In all the Western industrial nations this week the prime concern was not with anything the Soviet Union is doing or might be planning to do, but with the sorry state of their economies and their political inabilities to do those things they all know they ought to be doing.
The biggest disappointment is that the American economy, which is important to all the others because of its size, is not showing signs of the brisk recovery promised by the Reagan administration since it took office.
All those who went to the big GATT trade talks in Geneva during the previous week had known that they should take firm action to head off a wave of new trade protectionism. But the delegates to the General Agreement on Tariffs and Trade trooped home last week knowing that they do not have the political power with their own respective legislatures to thaw out existing trade barriers or prevent the erecting of more.
History is clear on the subject. Trade distortions such as subsidies, quotas, tariffs, misuse of ''sanitary regulations'' - weaken the whole world trading community. The economic breakdown of the 1930s was accentuated by a vast wave of protectionism. The highest tariff act in United States' history - known as Smoot-Hawley for its congressional sponsors - was a major factor in converting a banking crisis and stock market crash into a true and long-lasting depression.
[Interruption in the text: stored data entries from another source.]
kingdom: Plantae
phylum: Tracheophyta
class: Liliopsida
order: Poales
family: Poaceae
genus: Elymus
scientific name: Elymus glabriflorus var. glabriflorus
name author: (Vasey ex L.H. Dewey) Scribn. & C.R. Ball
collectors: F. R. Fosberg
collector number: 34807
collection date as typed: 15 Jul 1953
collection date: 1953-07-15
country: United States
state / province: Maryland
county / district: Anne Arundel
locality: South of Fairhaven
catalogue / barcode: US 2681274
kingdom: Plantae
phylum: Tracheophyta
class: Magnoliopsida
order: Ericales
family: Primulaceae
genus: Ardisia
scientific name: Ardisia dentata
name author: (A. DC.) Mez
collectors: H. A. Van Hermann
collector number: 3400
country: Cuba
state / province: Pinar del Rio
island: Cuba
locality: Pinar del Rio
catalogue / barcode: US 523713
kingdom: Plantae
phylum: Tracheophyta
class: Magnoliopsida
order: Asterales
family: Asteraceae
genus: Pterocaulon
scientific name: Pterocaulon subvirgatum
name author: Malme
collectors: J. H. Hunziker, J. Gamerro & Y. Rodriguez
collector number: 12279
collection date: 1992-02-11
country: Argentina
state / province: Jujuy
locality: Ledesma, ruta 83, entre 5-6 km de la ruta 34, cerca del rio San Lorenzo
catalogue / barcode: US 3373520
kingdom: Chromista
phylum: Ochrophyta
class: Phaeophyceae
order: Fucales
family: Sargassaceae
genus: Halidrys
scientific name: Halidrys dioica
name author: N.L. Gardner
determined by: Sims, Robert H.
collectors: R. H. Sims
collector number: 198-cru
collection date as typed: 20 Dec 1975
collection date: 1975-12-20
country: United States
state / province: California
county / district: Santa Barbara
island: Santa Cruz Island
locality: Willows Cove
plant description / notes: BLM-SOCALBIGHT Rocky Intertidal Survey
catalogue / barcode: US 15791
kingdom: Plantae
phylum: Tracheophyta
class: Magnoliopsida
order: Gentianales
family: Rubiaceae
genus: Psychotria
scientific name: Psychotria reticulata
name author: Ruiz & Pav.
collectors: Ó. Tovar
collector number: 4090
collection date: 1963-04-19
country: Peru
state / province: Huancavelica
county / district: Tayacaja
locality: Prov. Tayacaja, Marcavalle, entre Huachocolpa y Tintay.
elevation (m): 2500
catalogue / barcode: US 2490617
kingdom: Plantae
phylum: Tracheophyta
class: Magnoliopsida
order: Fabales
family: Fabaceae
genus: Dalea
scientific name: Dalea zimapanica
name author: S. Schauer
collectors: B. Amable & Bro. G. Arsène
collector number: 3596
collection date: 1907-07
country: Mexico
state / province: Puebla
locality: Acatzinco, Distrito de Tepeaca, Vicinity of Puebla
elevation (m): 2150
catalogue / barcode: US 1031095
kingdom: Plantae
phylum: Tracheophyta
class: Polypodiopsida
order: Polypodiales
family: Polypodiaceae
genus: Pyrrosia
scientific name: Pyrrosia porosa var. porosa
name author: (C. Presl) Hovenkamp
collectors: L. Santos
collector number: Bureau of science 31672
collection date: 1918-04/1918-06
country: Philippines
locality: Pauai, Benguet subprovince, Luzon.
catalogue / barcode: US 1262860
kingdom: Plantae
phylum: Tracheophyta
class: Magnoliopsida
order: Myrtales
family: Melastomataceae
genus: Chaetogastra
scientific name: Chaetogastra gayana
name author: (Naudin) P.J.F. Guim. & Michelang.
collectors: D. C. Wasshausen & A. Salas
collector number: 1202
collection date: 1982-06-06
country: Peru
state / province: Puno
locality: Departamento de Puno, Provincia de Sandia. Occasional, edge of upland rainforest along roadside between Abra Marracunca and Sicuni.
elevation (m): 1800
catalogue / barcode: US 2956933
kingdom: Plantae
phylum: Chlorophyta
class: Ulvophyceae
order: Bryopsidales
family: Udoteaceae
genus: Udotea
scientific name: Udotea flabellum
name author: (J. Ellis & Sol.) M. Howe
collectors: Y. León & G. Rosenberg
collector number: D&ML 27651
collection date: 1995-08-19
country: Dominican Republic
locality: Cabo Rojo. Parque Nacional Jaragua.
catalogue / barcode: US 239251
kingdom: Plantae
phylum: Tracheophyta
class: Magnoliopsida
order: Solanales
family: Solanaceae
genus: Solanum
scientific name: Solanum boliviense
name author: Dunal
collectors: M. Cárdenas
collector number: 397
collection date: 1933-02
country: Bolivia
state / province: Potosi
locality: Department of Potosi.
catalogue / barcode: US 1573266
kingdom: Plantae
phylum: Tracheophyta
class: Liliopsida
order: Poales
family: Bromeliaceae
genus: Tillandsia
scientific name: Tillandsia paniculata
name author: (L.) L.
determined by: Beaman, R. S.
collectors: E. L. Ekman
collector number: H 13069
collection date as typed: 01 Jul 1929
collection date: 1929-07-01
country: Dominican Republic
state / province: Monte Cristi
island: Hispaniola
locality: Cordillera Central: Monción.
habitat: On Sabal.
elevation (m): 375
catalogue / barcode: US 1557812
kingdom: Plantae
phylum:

But politics enters in. Political pressure has already forced the United States to negotiate various restraints against imports of European steel and Japanese automobiles. The Economic Community subsidizes grain exports to the injury of US and Australian grain growers. President Reagan has held out against demands for more protectionism, but if unemployment remains at present levels into next year, pressure will inevitably mount. France has virtually shut out Japanese television video recorders by funneling them through a single customs post.
The burden of unemployment is heavy in all the industrial democracies except Japan, which alone enjoys a flexible wage system. The others are carrying some 30 million persons on unemployment rolls, a third of that total in the US.
The major Western countries have brought their inflation rates down to reasonable levels, but the price has been high unemployment. Not one of them has devised a politically acceptable means for stimulating business activity and hence employment without slipping back into high inflation.
President Reagan proposed (and later backed off from) the idea of advancing the third round of his tax cuts in the hope that more tax relief for the upper income earners would stimulate the economy. The first two rounds have so far failed to do that and Congress showed little interest in hastening the third. Besides, more tax cutting would only reduce funds available for creating more jobs.
The West has long been smug about economic stagnation in the Soviet Union, but Western economies - although still far more productive - are also stagnating. In Washington the chairman of the Federal Reserve Board, Paul Volcker, admitted to a congressional committee recently that ''unambiguous evidence that the recovery is already under way is still absent.''
That is of course the reason the Fed has been easing up on the US money supply. It is also why President Reagan has been forced to agree to a federal tax, probably of 5 cents a gallon on gasoline, which will create more jobs through highway and mass transit construction. Congress will undoubtedly pass the measure and at a brisk pace. It can act quickly when visible votes might provide a few jobs.
Complicating the general Western problem is a huge load of external debt on several countries. President Reagan's first stop on his Latin American tour during the week was in Brazil, which has an external debt that now stands at $85 billion. Just the service of the debt taxes Brazilian resources. The same is true of Mexico with an $80 billion debt load. The best help Mr. Reagan could offer Brazil would be an economic recovery in the US, which would stimulate US purchases of Brazilian raw materials.
There are economists who are willing to predict US recovery during 1983, but optimism is restrained. Some think the turn in the economic tide may be later than 1983. Some think more trouble and perhaps real depression lie ahead. The main fact that disturbs everyone is that the Reagan theory of ''trickle-down'' economics is still not working.
The tax cuts of the first two Reagan years have not given a boost to the economy yet, unemployment is at a new high, more plant closings and layoffs are constantly in the news, and pre-Christmas price cutting is general and massive. The wage line has more or less held steady except in cases where workers have accepted cuts to keep a factory or mill from closing. But the very inflexibility of the wage structure in both the US and Western Europe is considered one of the reasons for the lag in recovery and the high levels of unemployment.
Meanwhile, the new regime in Moscow was settling in. There was continuing speculation about the possibility of Soviet withdrawal from Afghanistan and cutbacks in Soviet aid to Vietnam. But there was nothing firm yet on either of these two points of prime interest to China and India. The main change in the East-West story was release of some Solidarity internees in Poland and continued hints of an end to martial law by Christmas.